Task directions: Copy nothing but the lines below running from the line containing "New Board members" through the line containing "Adjourned 6:43 p.m.", both end lines included.

(Dataset entries)
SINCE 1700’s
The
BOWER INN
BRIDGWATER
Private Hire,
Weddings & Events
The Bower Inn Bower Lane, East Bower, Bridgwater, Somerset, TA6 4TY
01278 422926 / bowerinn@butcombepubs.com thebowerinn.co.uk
--
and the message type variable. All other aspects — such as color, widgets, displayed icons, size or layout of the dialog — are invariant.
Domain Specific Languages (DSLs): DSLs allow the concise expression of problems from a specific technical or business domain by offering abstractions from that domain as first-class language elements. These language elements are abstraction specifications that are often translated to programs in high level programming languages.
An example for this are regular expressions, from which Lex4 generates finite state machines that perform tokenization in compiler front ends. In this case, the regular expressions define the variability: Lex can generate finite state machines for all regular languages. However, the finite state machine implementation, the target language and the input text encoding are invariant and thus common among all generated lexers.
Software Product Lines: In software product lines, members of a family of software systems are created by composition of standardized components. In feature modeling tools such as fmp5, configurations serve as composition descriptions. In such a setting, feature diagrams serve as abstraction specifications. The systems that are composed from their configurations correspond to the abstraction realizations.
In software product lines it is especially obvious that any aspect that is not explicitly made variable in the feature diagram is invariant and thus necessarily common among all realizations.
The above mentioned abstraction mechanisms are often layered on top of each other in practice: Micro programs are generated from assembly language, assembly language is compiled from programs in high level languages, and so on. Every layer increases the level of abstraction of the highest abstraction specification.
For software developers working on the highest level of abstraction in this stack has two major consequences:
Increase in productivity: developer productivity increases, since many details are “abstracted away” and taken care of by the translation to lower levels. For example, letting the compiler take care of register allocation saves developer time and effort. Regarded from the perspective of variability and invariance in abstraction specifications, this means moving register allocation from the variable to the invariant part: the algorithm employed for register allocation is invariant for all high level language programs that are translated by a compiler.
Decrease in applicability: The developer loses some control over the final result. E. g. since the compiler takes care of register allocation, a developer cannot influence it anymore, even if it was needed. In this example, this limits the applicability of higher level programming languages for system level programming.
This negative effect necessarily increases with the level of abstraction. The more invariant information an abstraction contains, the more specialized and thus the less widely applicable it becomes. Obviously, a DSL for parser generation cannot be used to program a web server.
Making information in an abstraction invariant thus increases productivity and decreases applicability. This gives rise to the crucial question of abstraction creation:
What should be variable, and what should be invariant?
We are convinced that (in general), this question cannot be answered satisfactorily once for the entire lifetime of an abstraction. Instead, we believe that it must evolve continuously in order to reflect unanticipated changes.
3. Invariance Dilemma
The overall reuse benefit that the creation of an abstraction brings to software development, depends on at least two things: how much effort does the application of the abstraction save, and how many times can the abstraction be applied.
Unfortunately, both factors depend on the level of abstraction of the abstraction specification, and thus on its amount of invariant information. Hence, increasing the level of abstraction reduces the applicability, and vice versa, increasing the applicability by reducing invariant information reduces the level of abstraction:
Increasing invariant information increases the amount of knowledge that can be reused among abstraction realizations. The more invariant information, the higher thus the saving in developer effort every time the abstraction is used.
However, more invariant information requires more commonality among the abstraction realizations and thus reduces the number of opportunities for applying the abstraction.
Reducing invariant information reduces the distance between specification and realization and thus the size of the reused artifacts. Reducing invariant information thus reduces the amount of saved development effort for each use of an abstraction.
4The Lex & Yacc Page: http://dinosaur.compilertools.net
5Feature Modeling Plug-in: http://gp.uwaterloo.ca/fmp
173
==
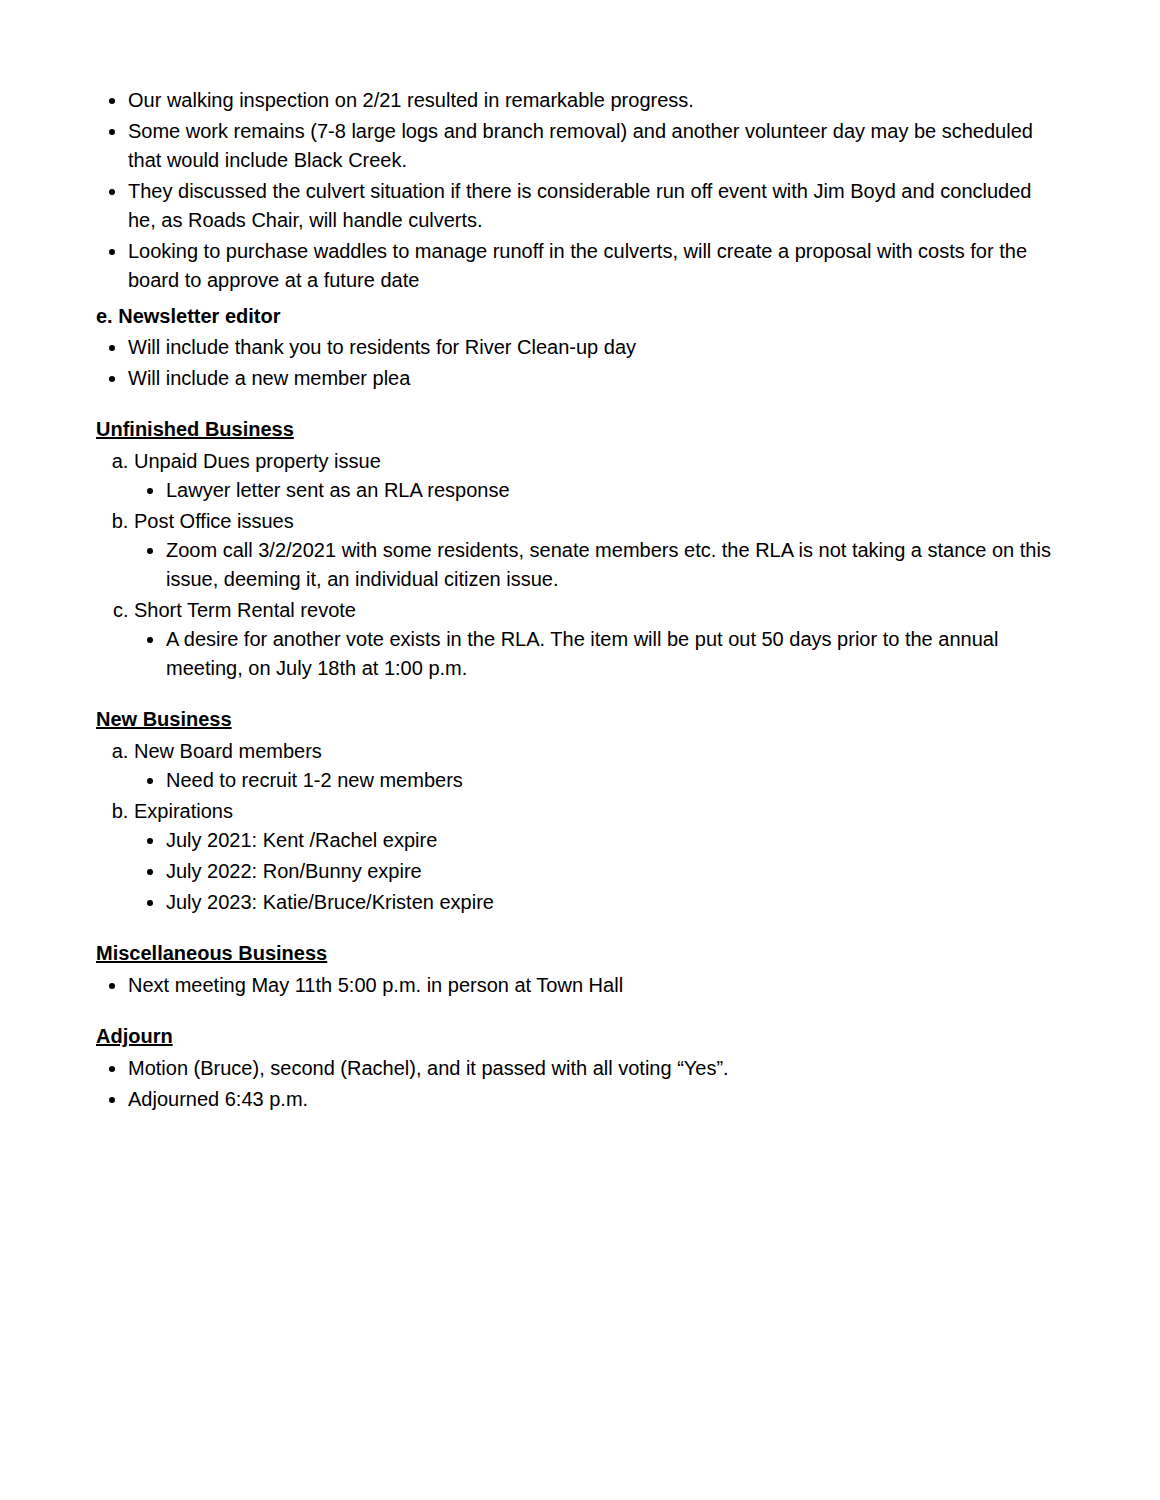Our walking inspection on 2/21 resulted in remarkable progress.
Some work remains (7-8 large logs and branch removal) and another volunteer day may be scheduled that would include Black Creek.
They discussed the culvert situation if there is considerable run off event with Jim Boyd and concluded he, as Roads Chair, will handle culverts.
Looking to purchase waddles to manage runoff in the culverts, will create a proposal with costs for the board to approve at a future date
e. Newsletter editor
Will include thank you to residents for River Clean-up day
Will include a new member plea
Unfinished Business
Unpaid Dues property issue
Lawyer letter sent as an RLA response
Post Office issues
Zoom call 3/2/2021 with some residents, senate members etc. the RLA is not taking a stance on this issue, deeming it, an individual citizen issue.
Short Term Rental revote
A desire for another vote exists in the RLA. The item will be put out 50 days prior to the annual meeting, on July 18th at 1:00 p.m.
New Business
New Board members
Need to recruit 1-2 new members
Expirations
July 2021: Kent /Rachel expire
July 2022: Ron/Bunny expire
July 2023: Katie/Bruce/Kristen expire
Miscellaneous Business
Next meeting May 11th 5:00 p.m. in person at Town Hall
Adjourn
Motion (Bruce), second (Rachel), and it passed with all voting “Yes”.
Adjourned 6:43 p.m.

Answer for the task:
New Board members
Need to recruit 1-2 new members
Expirations
July 2021: Kent /Rachel expire
July 2022: Ron/Bunny expire
July 2023: Katie/Bruce/Kristen expire
Miscellaneous Business
Next meeting May 11th 5:00 p.m. in person at Town Hall
Adjourn
Motion (Bruce), second (Rachel), and it passed with all voting “Yes”.
Adjourned 6:43 p.m.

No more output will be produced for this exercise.